The madness of King John

Updated on: 03 July,2011 06:53 AM IST  | 
Colin McDowell |

He seemed so safe and protected in his own private Camelot (or was it Graceland?), a special world that he had made for himself, safe in the bosom of a protective mega-company, Christian Dior, within a mega-conglomerate, LVMH.

The madness of King John

He seemed so safe and protected in his own private Camelot (or was it Graceland?), a special world that he had made for himself, safe in the bosom of a protective mega-company, Christian Dior, within a mega-conglomerate, LVMH. And both smiled benignly as the costs of Dior couture shows spiralled higher, as the setting became as important -- and, often, as expensive -- as the collection itself.


British fashion designer John Galliano is pictured at the end of his Men's
fall-winter 2011-2012 ready-to-wear collection show on January 21, 2011
in Paris. Gallianio is known to appear in costumes as elaborate as those
his models sport, while taking a bow. Galliano is under trial in Paris for
making anti-Semitic comments, for which he was sacked by fashion house
Christian Dior in March. Pic/AFP photo


For years, the scenario went something like this: John wants each model in the show to wear just one dress (the models normally parade in two or three). John needs the models for up to eight hours before the show, for hair, make-up and rehearsals. John wants a unique space for the show and will then decorate it to make his own setting for the clothes. Dior gave John Galliano only the best, regardless of escalating costs, and seemed delighted with the deal.

He was unquestionably worth it, in publicity terms alone. Every season, a John Galliano for Dior couture dress would appear on the front page of every leading newspaper across the globe. Worth millions of dollars in advertising revenue, that dress (sometimes more than one) is what sold Dior tights, lipsticks, eyeliners and all the other covetable things bearing the most famous name in fashion, in their billions. And at prices most women could afford, unlike the couture dress itself, which could cost in excess of ufffd70,000. It seemed a no-brainer. What could go wrong? There was a collective hubris, and nobody seems to have seen it coming, nor the subsequent fallout and damage to both man and label.

> **Records for this exercise**:

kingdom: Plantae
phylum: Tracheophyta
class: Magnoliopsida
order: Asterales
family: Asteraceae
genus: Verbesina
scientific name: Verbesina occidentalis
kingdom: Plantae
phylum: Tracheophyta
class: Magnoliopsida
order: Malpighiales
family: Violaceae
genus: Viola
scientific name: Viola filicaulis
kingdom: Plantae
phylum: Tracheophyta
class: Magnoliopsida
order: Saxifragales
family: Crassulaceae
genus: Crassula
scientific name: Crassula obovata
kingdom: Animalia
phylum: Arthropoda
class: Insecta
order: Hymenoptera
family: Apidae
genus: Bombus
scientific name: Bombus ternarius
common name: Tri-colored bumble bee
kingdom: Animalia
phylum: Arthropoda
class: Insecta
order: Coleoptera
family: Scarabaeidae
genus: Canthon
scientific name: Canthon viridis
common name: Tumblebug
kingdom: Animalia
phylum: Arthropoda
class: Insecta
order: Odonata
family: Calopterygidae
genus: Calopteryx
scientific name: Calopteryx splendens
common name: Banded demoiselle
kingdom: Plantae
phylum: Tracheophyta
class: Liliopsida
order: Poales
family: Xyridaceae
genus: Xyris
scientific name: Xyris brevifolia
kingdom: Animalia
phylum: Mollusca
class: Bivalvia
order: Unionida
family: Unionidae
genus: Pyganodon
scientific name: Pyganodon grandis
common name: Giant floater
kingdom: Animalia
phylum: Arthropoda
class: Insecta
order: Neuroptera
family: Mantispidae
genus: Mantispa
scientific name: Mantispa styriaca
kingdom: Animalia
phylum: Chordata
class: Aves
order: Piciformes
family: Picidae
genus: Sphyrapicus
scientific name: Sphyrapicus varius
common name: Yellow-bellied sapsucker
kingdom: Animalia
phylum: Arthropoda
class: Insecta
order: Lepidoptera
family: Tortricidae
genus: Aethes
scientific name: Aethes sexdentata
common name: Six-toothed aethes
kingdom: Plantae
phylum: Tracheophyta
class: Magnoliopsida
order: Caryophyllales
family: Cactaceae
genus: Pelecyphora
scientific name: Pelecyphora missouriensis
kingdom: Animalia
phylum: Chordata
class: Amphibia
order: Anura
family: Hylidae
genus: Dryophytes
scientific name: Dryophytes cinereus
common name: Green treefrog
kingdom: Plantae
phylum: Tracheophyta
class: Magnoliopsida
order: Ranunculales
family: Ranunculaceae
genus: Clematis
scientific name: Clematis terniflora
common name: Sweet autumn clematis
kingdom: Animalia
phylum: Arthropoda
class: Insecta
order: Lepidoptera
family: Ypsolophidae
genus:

> **To be done**:
**A.** Reproduce, unchanged, the stretch of the entries from the line containing "scientific name: Mantispa styriaca" through the line containing "genus: Dryophytes".
**B.** Continue the article on John Galliano and Dior from where it stops.

> **Task answers**:
**A.**
scientific name: Mantispa styriaca
kingdom: Animalia
phylum: Chordata
class: Aves
order: Piciformes
family: Picidae
genus: Sphyrapicus
scientific name: Sphyrapicus varius
common name: Yellow-bellied sapsucker
kingdom: Animalia
phylum: Arthropoda
class: Insecta
order: Lepidoptera
family: Tortricidae
genus: Aethes
scientific name: Aethes sexdentata
common name: Six-toothed aethes
kingdom: Plantae
phylum: Tracheophyta
class: Magnoliopsida
order: Caryophyllales
family: Cactaceae
genus: Pelecyphora
scientific name: Pelecyphora missouriensis
kingdom: Animalia
phylum: Chordata
class: Amphibia
order: Anura
family: Hylidae
genus: Dryophytes

**B.**
Yet trouble had been brewing for some time. The excitement, the joy, the extravagant praise from press and fashion commentators, had all become gradually more muted over the seasons. The creativity was brilliantly, electrically there, but something seemed to be missing. Some of Galliano's friends thought something irretrievable had been lost when his closest creative collaborator, Steven Robinson, died four years ago. Was that the beginning of the change?

I don't think so. John Galliano, the man, is the only begetter of John Galliano, the creative genius, and, although he has intensely creative relationships with the people in his team (in fact, it was almost a gang; there is a Famous Five/Just William element to the small, tightly-knit, narcissistic group), not one of them is essential.

When Galliano split with his muse and collaborator, Amanda Harlech, in 1997 and took up his post at Dior, questions were asked. How can he survive? Who will fill the gap? Well, there was no gap. Robinson, who had been with Galliano since 1988, was already a key player in the team and the pair forged ahead without even a blip.
Many expected that Robinson's early death, at only 38, would throw Galliano completely, and people waited for an aesthetic wobble. It didn't happen. But privately, Galliano felt creatively bereft as, a hundred times a day, he found himself saying: "Ask Steven", "Tell Steven", "Steven knows", before it finally sank in that there was no Steven by his side any more. There was Bill Gaytten, however, a longtime team member whom Galliano has happily admitted is a technical genius, capable of making the most outrageous fantasy into reality -- even a dress made entirely of safety pins.

So, the private world of Camelot shuddered, but did not collapse. Galliano was still the one who, with his originality and untrammelled imagination, could inspire his gang to do the seemingly impossible -- and do it brilliantly. Everything came from his head as he created and peopled his own world: the world of the next collection.

His creativity is based on stories: travellers' tales, unlikely romantic liaisons and exceedingly exotic locations. Each season, he and his team went on a research trip. There have been many, stretching from London (the city that still feeds his imagination more than any other) to China, where he was f ted like a mandarin. Open to any and every stimulus, high and low, they return with a mass of flotsam -- theatre tickets, newspaper clippings, edges torn from posters -- and hours of film, sketches, notes and everything required to produce the new collection.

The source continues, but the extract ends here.